As is clear from the L ^* value of sample 2-1 in Table 3, even if the cloudy fruit juice ^was added during the preparation process, the L ^* value of the transmitted light after a predetermined period of time from production remained low (a value between the L ^* values of samples 1-4 and 1-5 in Table 2), and it was therefore confirmed that the timing of addition of the cloudy fruit juice does not significantly affect the effect of the present invention (stability of cloudiness).

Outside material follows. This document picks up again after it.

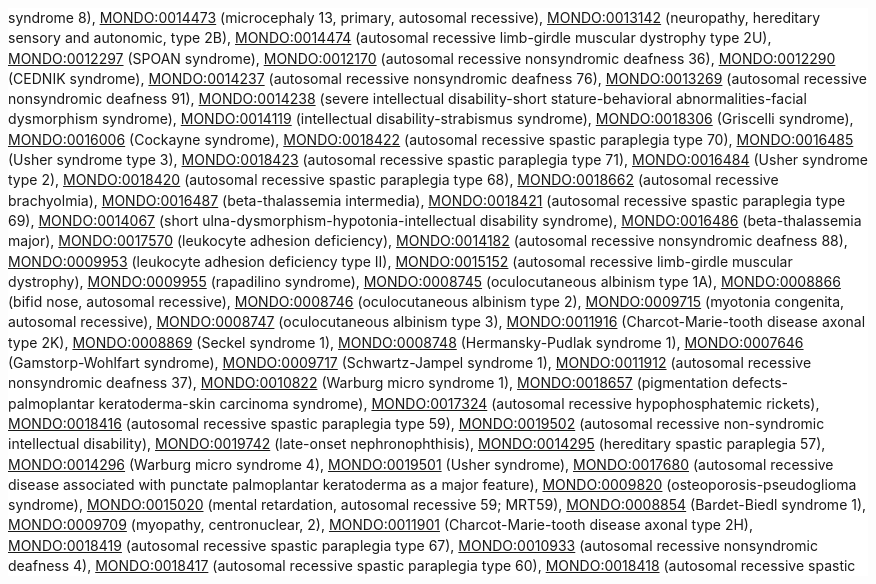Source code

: syndrome 8), [MONDO:0014473](http://purl.obolibrary.org/obo/MONDO_0014473) (microcephaly 13, primary, autosomal recessive), [MONDO:0013142](http://purl.obolibrary.org/obo/MONDO_0013142) (neuropathy, hereditary sensory and autonomic, type 2B), [MONDO:0014474](http://purl.obolibrary.org/obo/MONDO_0014474) (autosomal recessive limb-girdle muscular dystrophy type 2U), [MONDO:0012297](http://purl.obolibrary.org/obo/MONDO_0012297) (SPOAN syndrome), [MONDO:0012170](http://purl.obolibrary.org/obo/MONDO_0012170) (autosomal recessive nonsyndromic deafness 36), [MONDO:0012290](http://purl.obolibrary.org/obo/MONDO_0012290) (CEDNIK syndrome), [MONDO:0014237](http://purl.obolibrary.org/obo/MONDO_0014237) (autosomal recessive nonsyndromic deafness 76), [MONDO:0013269](http://purl.obolibrary.org/obo/MONDO_0013269) (autosomal recessive nonsyndromic deafness 91), [MONDO:0014238](http://purl.obolibrary.org/obo/MONDO_0014238) (severe intellectual disability-short stature-behavioral abnormalities-facial dysmorphism syndrome), [MONDO:0014119](http://purl.obolibrary.org/obo/MONDO_0014119) (intellectual disability-strabismus syndrome), [MONDO:0018306](http://purl.obolibrary.org/obo/MONDO_0018306) (Griscelli syndrome), [MONDO:0016006](http://purl.obolibrary.org/obo/MONDO_0016006) (Cockayne syndrome), [MONDO:0018422](http://purl.obolibrary.org/obo/MONDO_0018422) (autosomal recessive spastic paraplegia type 70), [MONDO:0016485](http://purl.obolibrary.org/obo/MONDO_0016485) (Usher syndrome type 3), [MONDO:0018423](http://purl.obolibrary.org/obo/MONDO_0018423) (autosomal recessive spastic paraplegia type 71), [MONDO:0016484](http://purl.obolibrary.org/obo/MONDO_0016484) (Usher syndrome type 2), [MONDO:0018420](http://purl.obolibrary.org/obo/MONDO_0018420) (autosomal recessive spastic paraplegia type 68), [MONDO:0018662](http://purl.obolibrary.org/obo/MONDO_0018662) (autosomal recessive brachyolmia), [MONDO:0016487](http://purl.obolibrary.org/obo/MONDO_0016487) (beta-thalassemia intermedia), [MONDO:0018421](http://purl.obolibrary.org/obo/MONDO_0018421) (autosomal recessive spastic paraplegia type 69), [MONDO:0014067](http://purl.obolibrary.org/obo/MONDO_0014067) (short ulna-dysmorphism-hypotonia-intellectual disability syndrome), [MONDO:0016486](http://purl.obolibrary.org/obo/MONDO_0016486) (beta-thalassemia major), [MONDO:0017570](http://purl.obolibrary.org/obo/MONDO_0017570) (leukocyte adhesion deficiency), [MONDO:0014182](http://purl.obolibrary.org/obo/MONDO_0014182) (autosomal recessive nonsyndromic deafness 88), [MONDO:0009953](http://purl.obolibrary.org/obo/MONDO_0009953) (leukocyte adhesion deficiency type II), [MONDO:0015152](http://purl.obolibrary.org/obo/MONDO_0015152) (autosomal recessive limb-girdle muscular dystrophy), [MONDO:0009955](http://purl.obolibrary.org/obo/MONDO_0009955) (rapadilino syndrome), [MONDO:0008745](http://purl.obolibrary.org/obo/MONDO_0008745) (oculocutaneous albinism type 1A), [MONDO:0008866](http://purl.obolibrary.org/obo/MONDO_0008866) (bifid nose, autosomal recessive), [MONDO:0008746](http://purl.obolibrary.org/obo/MONDO_0008746) (oculocutaneous albinism type 2), [MONDO:0009715](http://purl.obolibrary.org/obo/MONDO_0009715) (myotonia congenita, autosomal recessive), [MONDO:0008747](http://purl.obolibrary.org/obo/MONDO_0008747) (oculocutaneous albinism type 3), [MONDO:0011916](http://purl.obolibrary.org/obo/MONDO_0011916) (Charcot-Marie-tooth disease axonal type 2K), [MONDO:0008869](http://purl.obolibrary.org/obo/MONDO_0008869) (Seckel syndrome 1), [MONDO:0008748](http://purl.obolibrary.org/obo/MONDO_0008748) (Hermansky-Pudlak syndrome 1), [MONDO:0007646](http://purl.obolibrary.org/obo/MONDO_0007646) (Gamstorp-Wohlfart syndrome), [MONDO:0009717](http://purl.obolibrary.org/obo/MONDO_0009717) (Schwartz-Jampel syndrome 1), [MONDO:0011912](http://purl.obolibrary.org/obo/MONDO_0011912) (autosomal recessive nonsyndromic deafness 37), [MONDO:0010822](http://purl.obolibrary.org/obo/MONDO_0010822) (Warburg micro syndrome 1), [MONDO:0018657](http://purl.obolibrary.org/obo/MONDO_0018657) (pigmentation defects-palmoplantar keratoderma-skin carcinoma syndrome), [MONDO:0017324](http://purl.obolibrary.org/obo/MONDO_0017324) (autosomal recessive hypophosphatemic rickets), [MONDO:0018416](http://purl.obolibrary.org/obo/MONDO_0018416) (autosomal recessive spastic paraplegia type 59), [MONDO:0019502](http://purl.obolibrary.org/obo/MONDO_0019502) (autosomal recessive non-syndromic intellectual disability), [MONDO:0019742](http://purl.obolibrary.org/obo/MONDO_0019742) (late-onset nephronophthisis), [MONDO:0014295](http://purl.obolibrary.org/obo/MONDO_0014295) (hereditary spastic paraplegia 57), [MONDO:0014296](http://purl.obolibrary.org/obo/MONDO_0014296) (Warburg micro syndrome 4), [MONDO:0019501](http://purl.obolibrary.org/obo/MONDO_0019501) (Usher syndrome), [MONDO:0017680](http://purl.obolibrary.org/obo/MONDO_0017680) (autosomal recessive disease associated with punctate palmoplantar keratoderma as a major feature), [MONDO:0009820](http://purl.obolibrary.org/obo/MONDO_0009820) (osteoporosis-pseudoglioma syndrome), [MONDO:0015020](http://purl.obolibrary.org/obo/MONDO_0015020) (mental retardation, autosomal recessive 59; MRT59), [MONDO:0008854](http://purl.obolibrary.org/obo/MONDO_0008854) (Bardet-Biedl syndrome 1), [MONDO:0009709](http://purl.obolibrary.org/obo/MONDO_0009709) (myopathy, centronuclear, 2), [MONDO:0011901](http://purl.obolibrary.org/obo/MONDO_0011901) (Charcot-Marie-tooth disease axonal type 2H), [MONDO:0018419](http://purl.obolibrary.org/obo/MONDO_0018419) (autosomal recessive spastic paraplegia type 67), [MONDO:0010933](http://purl.obolibrary.org/obo/MONDO_0010933) (autosomal recessive nonsyndromic deafness 4), [MONDO:0018417](http://purl.obolibrary.org/obo/MONDO_0018417) (autosomal recessive spastic paraplegia type 60), [MONDO:0018418](http://purl.obolibrary.org/obo/MONDO_0018418) (autosomal recessive spastic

From the results in Table 4, it was confirmed that as the content of cloudy fruit juice increases, the number of small particles tends to decrease while the number of large particles tends to increase.
Here, since it is believed that large particles that are easily visible affect turbidity, the results in Table 4 are believed to support the points confirmed from the results in Tables 1 to 3.
Furthermore, from the results in Table 4, it was confirmed that the surface area and volume of the particles tended to increase with an increase in the content of cloudy fruit juice.
Although the mechanism by which the number of small particles decreases and the number of large particles increases as the content of cloudy fruit juice increases is not clear, it is speculated that the cloudy fruit juice acts as a type of adsorbent, adsorbing insoluble components suspended in the unfiltered fermented beer-flavored beverage, improving the cloudiness and the stability of the cloudiness.

Claims (4)

A bottled fermented beer-flavored beverage (excluding those using Hersbrucker hops) containing cloudy fruit juice (excluding puree) ,
The content of the cloudy fruit juice is 0.5 to 30.0%,
The number of particles having a diameter of 50 μm or more is 70 or more per 10 mL, and the number of particles having a diameter of 1.2 to 2.0 μm is 96,000 or less per 10 mL;
The bottled fermented beer-flavored beverage is a cloudy grapefruit juice. 2. The bottled fermented beer-taste beverage according to claim 1, wherein the L ^* value of transmitted light is 81 or less. A method for producing a bottled fermented beer-flavored beverage (excluding those using Hersbrucker hops) containing cloudy fruit juice (excluding puree) , comprising the steps of:
The content of the cloudy fruit juice is 0.5 to 30.0%, the number of particles having a diameter of 50 μm or more is 70 particles/10 mL or more, and the number of particles having a diameter of 1.2 to 2.0 μm is 96,000 particles/10 mL or less,
This method for producing a bottled fermented beer-taste beverage is characterized in that the cloudy fruit juice is grapefruit cloudy juice. A quality improvement method for improving the stability of cloudiness of a bottled fermented beer-flavored beverage (excluding those using Hersbrucker hops) and for improving the balance between fruit juice flavor and beer flavor, comprising the steps of:
A fermented beer-flavored beverage is added with cloudy fruit juice (excluding puree) , the content of the cloudy fruit juice is adjusted to 0.5 to 30.0%, the number of particles having a diameter of 50 μm or more is 70 particles/10 mL or more, and the number of particles having a diameter of 1.2 to 2.0 μm is 96,000 particles/10 mL or less;
The method for improving the quality of a bottled fermented beer-taste beverage, wherein the cloudy fruit juice is cloudy grapefruit juice.